In the end, it feels as if the general consensus is that high school geometry was more or less about memorization and the general opinion/enjoyment was left to each individual's preferences.

3. Please share your experiences or your thoughts on the following section of the text:

SIMPLICIO: But then how can schools guarantee that their students will all have the same basic knowledge? How will we accurately measure their relative worth?

SALVIATI: They can't, and we won't. Just like in real life. Ultimately you have to face the fact that people are all different, and that's just fine. In any case, there's no urgency. So a person graduates from high school not knowing the half-angle formulas (as if they do now!) So what? At least that person would come away with some sort of an idea of what the subject is really about, and would get to see something beautiful.

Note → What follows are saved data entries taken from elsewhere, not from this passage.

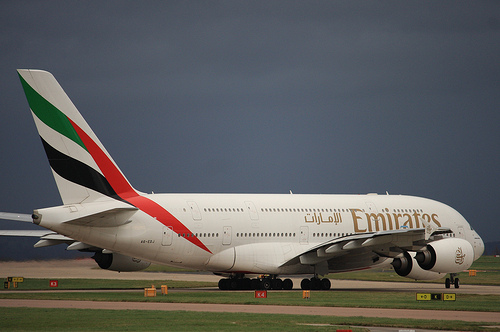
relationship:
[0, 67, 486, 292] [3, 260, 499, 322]
plane on top of runway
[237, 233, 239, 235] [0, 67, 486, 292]
window on side of plane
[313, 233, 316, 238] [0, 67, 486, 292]
window on side of plane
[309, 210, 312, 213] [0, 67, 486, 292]
window on side of plane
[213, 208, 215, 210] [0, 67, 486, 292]
window on side of plane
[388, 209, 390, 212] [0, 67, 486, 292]
window on side of plane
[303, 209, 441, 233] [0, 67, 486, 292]
words on side of plane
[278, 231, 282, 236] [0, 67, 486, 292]
window on side of plane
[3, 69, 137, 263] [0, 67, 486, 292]
tail of plane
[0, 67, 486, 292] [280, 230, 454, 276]
plane has wing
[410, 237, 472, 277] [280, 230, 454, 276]
engine hanging on wing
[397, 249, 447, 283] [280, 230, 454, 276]
engine hanging on wing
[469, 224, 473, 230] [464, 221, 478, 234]
window of cockpit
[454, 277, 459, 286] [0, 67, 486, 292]
wheel on front of plane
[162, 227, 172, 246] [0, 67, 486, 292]
door on side of plane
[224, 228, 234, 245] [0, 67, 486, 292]
door on side of plane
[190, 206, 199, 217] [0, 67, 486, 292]
door on side of plane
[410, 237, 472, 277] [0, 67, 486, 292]
engine on side of plane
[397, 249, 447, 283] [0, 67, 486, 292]
engine on side of plane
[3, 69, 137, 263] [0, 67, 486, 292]
tail on back of plane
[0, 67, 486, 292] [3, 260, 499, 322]
plane parked on runway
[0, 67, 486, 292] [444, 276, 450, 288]
plane with wheel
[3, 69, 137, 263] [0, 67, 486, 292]
tail on end of plane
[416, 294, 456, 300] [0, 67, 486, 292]
sign near plane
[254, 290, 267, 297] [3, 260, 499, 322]
sign on runway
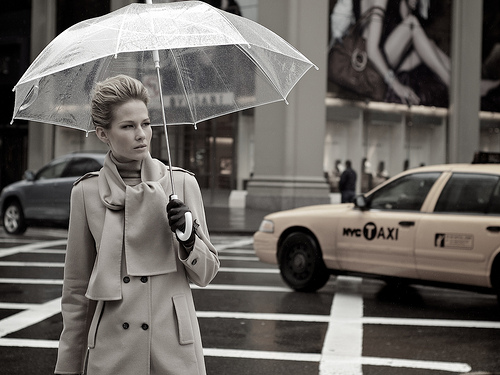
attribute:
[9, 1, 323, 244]
umbrella — white, large, open, clear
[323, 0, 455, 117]
picture — large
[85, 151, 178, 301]
scarf — neutral colored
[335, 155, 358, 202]
person — standing up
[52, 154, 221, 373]
coat — buttoned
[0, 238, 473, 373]
lines — white, painted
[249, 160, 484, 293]
cab — taxi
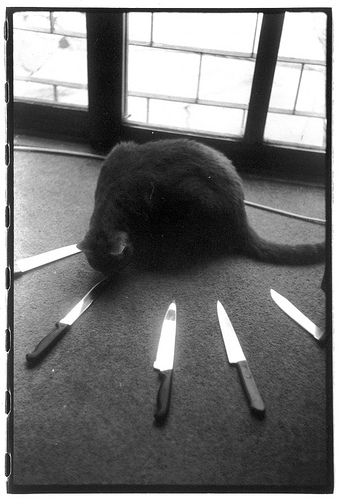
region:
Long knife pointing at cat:
[14, 231, 79, 283]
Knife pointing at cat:
[22, 267, 114, 361]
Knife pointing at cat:
[145, 293, 174, 424]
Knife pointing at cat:
[213, 297, 267, 416]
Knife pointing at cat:
[267, 284, 320, 353]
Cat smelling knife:
[75, 135, 320, 282]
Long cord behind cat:
[14, 110, 322, 224]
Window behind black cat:
[13, 11, 322, 142]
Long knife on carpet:
[211, 294, 262, 411]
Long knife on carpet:
[144, 291, 178, 425]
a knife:
[122, 266, 212, 485]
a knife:
[138, 226, 194, 454]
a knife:
[171, 306, 226, 480]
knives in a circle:
[15, 211, 313, 333]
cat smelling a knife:
[73, 217, 137, 300]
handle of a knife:
[208, 349, 260, 439]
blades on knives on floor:
[144, 294, 248, 367]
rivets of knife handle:
[239, 357, 249, 390]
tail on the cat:
[244, 233, 321, 271]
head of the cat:
[64, 222, 132, 288]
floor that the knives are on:
[28, 385, 142, 477]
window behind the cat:
[81, 41, 263, 136]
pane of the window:
[177, 52, 260, 130]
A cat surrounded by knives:
[21, 127, 328, 460]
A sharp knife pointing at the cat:
[143, 290, 183, 413]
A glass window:
[118, 11, 262, 148]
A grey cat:
[66, 144, 309, 278]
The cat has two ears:
[77, 231, 123, 256]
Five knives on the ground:
[20, 249, 320, 420]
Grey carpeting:
[27, 368, 131, 468]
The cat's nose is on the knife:
[95, 263, 120, 289]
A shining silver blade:
[150, 298, 180, 373]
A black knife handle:
[233, 350, 269, 419]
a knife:
[146, 306, 209, 433]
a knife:
[209, 305, 268, 443]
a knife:
[194, 247, 275, 496]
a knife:
[225, 247, 283, 442]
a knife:
[215, 293, 310, 494]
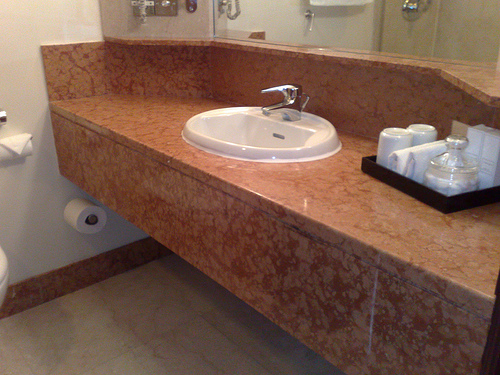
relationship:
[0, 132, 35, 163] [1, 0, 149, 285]
toilet paper attached to wall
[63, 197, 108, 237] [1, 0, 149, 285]
toilet paper attached to wall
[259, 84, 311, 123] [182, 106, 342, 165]
faucet inside sink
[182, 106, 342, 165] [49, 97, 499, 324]
sink inside counter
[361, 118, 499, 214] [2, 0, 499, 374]
amenities inside restroom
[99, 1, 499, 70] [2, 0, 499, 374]
mirror in restroom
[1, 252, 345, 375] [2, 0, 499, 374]
floor inside restroom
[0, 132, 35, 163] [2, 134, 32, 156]
toilet paper has flip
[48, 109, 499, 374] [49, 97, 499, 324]
front of counter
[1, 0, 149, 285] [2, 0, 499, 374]
wall inside restroom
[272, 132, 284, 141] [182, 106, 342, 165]
hole inside sink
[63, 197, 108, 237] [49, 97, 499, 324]
toilet paper underneath counter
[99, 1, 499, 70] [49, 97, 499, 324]
mirror above counter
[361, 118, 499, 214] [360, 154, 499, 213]
amenities inside tray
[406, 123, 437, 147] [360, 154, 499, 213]
cup inside tray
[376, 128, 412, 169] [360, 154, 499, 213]
cup inside tray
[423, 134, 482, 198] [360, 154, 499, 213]
jar inside tray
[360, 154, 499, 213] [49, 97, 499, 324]
tray on counter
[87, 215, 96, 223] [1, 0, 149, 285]
handle mounted on wall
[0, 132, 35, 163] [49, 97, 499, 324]
toilet paper under counter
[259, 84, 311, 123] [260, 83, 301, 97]
faucet has handle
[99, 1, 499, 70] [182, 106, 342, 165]
mirror above sink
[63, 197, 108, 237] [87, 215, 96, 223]
toilet paper placed on handle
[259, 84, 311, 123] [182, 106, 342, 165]
faucet attached to sink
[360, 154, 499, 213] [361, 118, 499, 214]
tray contains amenities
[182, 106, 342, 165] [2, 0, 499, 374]
sink inside restroom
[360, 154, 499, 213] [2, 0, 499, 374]
tray inside restroom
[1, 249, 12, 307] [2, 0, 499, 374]
toilet inside restroom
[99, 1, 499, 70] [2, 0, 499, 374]
mirror inside restroom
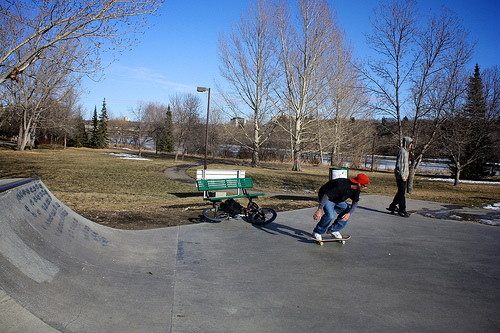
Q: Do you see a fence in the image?
A: No, there are no fences.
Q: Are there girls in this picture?
A: No, there are no girls.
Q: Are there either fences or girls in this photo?
A: No, there are no girls or fences.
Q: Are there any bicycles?
A: Yes, there is a bicycle.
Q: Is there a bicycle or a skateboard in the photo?
A: Yes, there is a bicycle.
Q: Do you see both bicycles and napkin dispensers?
A: No, there is a bicycle but no napkin dispensers.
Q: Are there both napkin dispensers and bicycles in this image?
A: No, there is a bicycle but no napkin dispensers.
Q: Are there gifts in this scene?
A: No, there are no gifts.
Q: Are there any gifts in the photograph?
A: No, there are no gifts.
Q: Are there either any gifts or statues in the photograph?
A: No, there are no gifts or statues.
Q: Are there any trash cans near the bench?
A: No, there is a bicycle near the bench.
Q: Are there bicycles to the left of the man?
A: Yes, there is a bicycle to the left of the man.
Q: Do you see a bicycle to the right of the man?
A: No, the bicycle is to the left of the man.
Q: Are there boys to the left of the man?
A: No, there is a bicycle to the left of the man.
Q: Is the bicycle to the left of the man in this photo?
A: Yes, the bicycle is to the left of the man.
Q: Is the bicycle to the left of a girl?
A: No, the bicycle is to the left of the man.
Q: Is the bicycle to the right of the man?
A: No, the bicycle is to the left of the man.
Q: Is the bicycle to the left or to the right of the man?
A: The bicycle is to the left of the man.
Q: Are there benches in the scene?
A: Yes, there is a bench.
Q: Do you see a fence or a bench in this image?
A: Yes, there is a bench.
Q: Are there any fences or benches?
A: Yes, there is a bench.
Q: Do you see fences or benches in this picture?
A: Yes, there is a bench.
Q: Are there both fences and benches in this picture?
A: No, there is a bench but no fences.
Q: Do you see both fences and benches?
A: No, there is a bench but no fences.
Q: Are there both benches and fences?
A: No, there is a bench but no fences.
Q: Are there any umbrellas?
A: No, there are no umbrellas.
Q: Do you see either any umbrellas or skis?
A: No, there are no umbrellas or skis.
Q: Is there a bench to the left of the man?
A: Yes, there is a bench to the left of the man.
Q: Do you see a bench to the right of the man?
A: No, the bench is to the left of the man.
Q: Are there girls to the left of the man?
A: No, there is a bench to the left of the man.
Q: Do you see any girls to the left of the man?
A: No, there is a bench to the left of the man.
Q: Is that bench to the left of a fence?
A: No, the bench is to the left of a man.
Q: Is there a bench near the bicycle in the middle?
A: Yes, there is a bench near the bicycle.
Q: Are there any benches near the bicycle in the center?
A: Yes, there is a bench near the bicycle.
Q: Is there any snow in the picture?
A: Yes, there is snow.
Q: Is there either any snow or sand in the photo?
A: Yes, there is snow.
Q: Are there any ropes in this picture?
A: No, there are no ropes.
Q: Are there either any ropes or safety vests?
A: No, there are no ropes or safety vests.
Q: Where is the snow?
A: The snow is on the ground.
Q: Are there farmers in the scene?
A: No, there are no farmers.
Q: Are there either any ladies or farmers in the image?
A: No, there are no farmers or ladies.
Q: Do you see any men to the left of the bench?
A: No, the man is to the right of the bench.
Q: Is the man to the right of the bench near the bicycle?
A: Yes, the man is to the right of the bench.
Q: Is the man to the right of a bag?
A: No, the man is to the right of the bench.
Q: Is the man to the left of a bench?
A: No, the man is to the right of a bench.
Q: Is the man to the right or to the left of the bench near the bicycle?
A: The man is to the right of the bench.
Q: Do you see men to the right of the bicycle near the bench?
A: Yes, there is a man to the right of the bicycle.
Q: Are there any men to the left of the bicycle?
A: No, the man is to the right of the bicycle.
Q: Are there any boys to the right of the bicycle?
A: No, there is a man to the right of the bicycle.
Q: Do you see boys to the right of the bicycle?
A: No, there is a man to the right of the bicycle.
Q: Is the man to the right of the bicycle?
A: Yes, the man is to the right of the bicycle.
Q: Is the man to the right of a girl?
A: No, the man is to the right of the bicycle.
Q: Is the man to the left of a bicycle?
A: No, the man is to the right of a bicycle.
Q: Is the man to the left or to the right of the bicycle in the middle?
A: The man is to the right of the bicycle.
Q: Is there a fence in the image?
A: No, there are no fences.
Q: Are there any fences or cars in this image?
A: No, there are no fences or cars.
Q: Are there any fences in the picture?
A: No, there are no fences.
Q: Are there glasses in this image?
A: No, there are no glasses.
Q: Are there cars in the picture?
A: No, there are no cars.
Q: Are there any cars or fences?
A: No, there are no cars or fences.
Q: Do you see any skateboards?
A: Yes, there is a skateboard.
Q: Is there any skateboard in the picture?
A: Yes, there is a skateboard.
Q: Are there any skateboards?
A: Yes, there is a skateboard.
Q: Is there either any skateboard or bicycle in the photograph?
A: Yes, there is a skateboard.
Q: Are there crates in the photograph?
A: No, there are no crates.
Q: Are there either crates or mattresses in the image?
A: No, there are no crates or mattresses.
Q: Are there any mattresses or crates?
A: No, there are no crates or mattresses.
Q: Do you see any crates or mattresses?
A: No, there are no crates or mattresses.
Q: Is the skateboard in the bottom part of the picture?
A: Yes, the skateboard is in the bottom of the image.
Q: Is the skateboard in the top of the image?
A: No, the skateboard is in the bottom of the image.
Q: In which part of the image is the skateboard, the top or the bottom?
A: The skateboard is in the bottom of the image.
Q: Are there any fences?
A: No, there are no fences.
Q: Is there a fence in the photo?
A: No, there are no fences.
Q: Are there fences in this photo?
A: No, there are no fences.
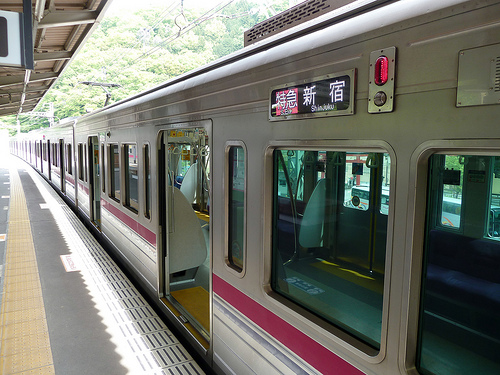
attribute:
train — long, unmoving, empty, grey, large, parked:
[6, 2, 499, 373]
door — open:
[155, 117, 222, 368]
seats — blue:
[424, 228, 500, 344]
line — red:
[212, 271, 366, 374]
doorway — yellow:
[168, 284, 220, 349]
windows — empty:
[257, 132, 402, 366]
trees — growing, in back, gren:
[2, 2, 302, 140]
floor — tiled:
[3, 151, 204, 372]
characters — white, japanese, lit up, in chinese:
[272, 89, 299, 117]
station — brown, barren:
[0, 0, 212, 373]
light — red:
[370, 52, 393, 87]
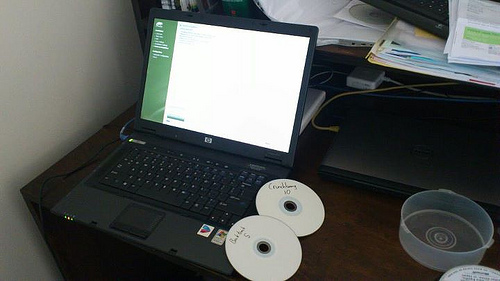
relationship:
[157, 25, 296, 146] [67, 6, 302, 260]
screen of laptop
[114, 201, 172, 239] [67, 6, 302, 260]
trackpad on laptop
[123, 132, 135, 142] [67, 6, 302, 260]
lights on laptop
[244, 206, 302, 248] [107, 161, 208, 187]
discs on keyboard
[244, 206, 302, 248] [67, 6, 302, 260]
discs next to laptop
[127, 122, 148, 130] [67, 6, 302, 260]
logo on laptop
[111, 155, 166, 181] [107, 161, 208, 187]
keys on keyboard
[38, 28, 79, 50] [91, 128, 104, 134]
wall next to table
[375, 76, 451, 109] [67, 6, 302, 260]
cords near laptop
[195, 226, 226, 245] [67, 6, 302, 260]
stickers on laptop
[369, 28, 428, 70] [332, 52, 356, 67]
papers on shelf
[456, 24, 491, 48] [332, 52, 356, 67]
books on shelf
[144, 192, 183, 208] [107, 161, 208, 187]
space bar of keyboard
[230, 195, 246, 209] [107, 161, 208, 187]
enter key on keyboard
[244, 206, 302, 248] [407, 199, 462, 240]
discs in cd case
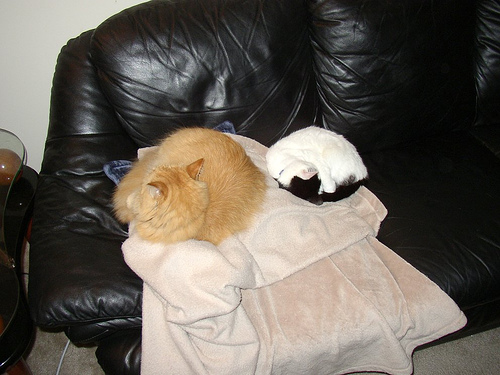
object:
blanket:
[120, 132, 467, 374]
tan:
[210, 158, 245, 194]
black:
[300, 185, 314, 199]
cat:
[264, 125, 370, 203]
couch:
[28, 2, 497, 375]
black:
[126, 40, 180, 67]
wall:
[0, 0, 150, 170]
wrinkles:
[316, 70, 338, 113]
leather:
[367, 43, 423, 99]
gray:
[438, 348, 480, 366]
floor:
[407, 338, 499, 375]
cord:
[50, 342, 68, 375]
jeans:
[104, 159, 132, 185]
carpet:
[25, 330, 92, 374]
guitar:
[1, 126, 28, 375]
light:
[129, 57, 155, 78]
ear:
[186, 158, 206, 181]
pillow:
[122, 130, 382, 322]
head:
[127, 158, 208, 228]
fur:
[216, 155, 233, 175]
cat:
[111, 126, 267, 244]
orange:
[216, 166, 240, 195]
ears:
[147, 181, 168, 198]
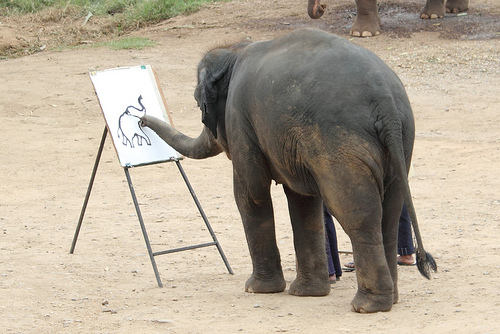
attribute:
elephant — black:
[119, 23, 462, 298]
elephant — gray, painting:
[136, 19, 443, 316]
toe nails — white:
[243, 286, 258, 296]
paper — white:
[92, 62, 189, 178]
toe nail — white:
[345, 26, 353, 36]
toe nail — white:
[350, 27, 361, 40]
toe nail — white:
[359, 27, 374, 38]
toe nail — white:
[371, 29, 384, 39]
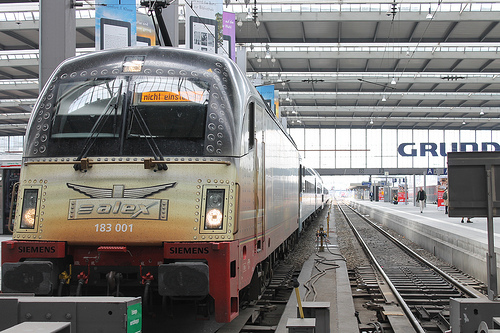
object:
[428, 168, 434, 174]
blue sign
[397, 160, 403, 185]
ground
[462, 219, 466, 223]
feet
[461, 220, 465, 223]
shoes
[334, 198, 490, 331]
rail line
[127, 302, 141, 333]
green sign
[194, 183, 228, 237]
head light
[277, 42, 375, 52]
lightings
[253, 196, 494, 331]
tracks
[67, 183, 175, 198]
eagle logo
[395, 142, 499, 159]
grudd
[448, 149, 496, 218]
sign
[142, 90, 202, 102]
sign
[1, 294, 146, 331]
metal structure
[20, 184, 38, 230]
headlights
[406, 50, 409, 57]
white lights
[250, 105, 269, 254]
door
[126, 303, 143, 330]
stick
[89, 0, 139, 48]
sign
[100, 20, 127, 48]
phone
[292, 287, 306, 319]
pole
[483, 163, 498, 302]
pole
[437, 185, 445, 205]
black bag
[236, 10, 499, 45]
ceiling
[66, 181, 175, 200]
wings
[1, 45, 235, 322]
front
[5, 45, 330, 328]
bus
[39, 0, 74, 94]
beam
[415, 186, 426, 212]
man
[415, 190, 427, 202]
jacket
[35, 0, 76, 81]
pillar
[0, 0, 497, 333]
train station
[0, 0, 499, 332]
station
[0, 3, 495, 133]
roof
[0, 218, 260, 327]
train bottom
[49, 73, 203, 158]
windshield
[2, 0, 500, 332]
photo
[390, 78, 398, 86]
lights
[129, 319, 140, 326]
letters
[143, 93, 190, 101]
letters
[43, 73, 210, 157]
window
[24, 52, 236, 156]
front window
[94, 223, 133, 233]
number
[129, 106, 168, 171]
windshield wiper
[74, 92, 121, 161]
windshield wiper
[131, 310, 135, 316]
lettering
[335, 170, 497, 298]
platform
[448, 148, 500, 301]
metal plate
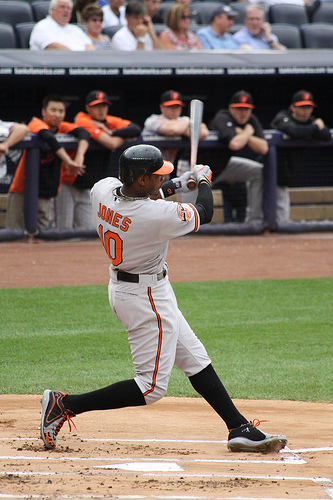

Everyone had different opinions on the two comments from the text. Some understood Simplicio's concerns. Some agreed with Salviati, some disagreed with Salviati. Students that disagreed with Salviati think not everyone can see the beauty in math since everyone's built differently. For people who are not interested in the subject, learning it would be a waste of time. Majority of students agreed with Salviati's opinion that we cannot guarantee students will all have the same basic knowledge. Some students also shared their experiences with math classes.

Learning math is not about learning how to find the derivative of f(x). It's about how to think logically and cortically. "Beauty is everywhere. It is not that she is lacking to our eyes, but our eyes which fail to perceive her." Learning the beauty of a subject is not about whether the subject is beautiful or not. It's about developing a pair of eyes which are good at seeking beauty.

4. What is a favorite part of the Lament for you? What resonated with you?

It seems that most of the class enjoyed the part where the reading mentioned that math is art.

Below are some of the responses that stood out:

Liam Painter, Shawn Huesman, Octavia Dieng, John Nuestro, Amber Manning, Nevaeh Moore, and Austin Paolucci: All of these students said that the part that resonated with them was the idea of math being art as mentioned above. Although all of these students enjoyed the same part of the reading, the students had various approaches to the reading. One example that the student gave was about learning a new language. Other students also connected this topic to real life.

Justin Horn: This student enjoyed activity-based learning that was talked about in the reading.

Ganga Adhikari: This student enjoyed the course description of the mathematical concepts ranging from lower-level mathematics to calculus. This student also heavily criticized the education system as it tests students on what they can memorize instead of using project-based learning.

Jenna Henderson: This student said that they enjoyed the part about math being "an act of discovery and conjecture, intuition and inspiration".

Students had various ways of approaching the topic and enjoyed different topics. Lots of students were engaged in this question and agreeing and commenting on what other students said.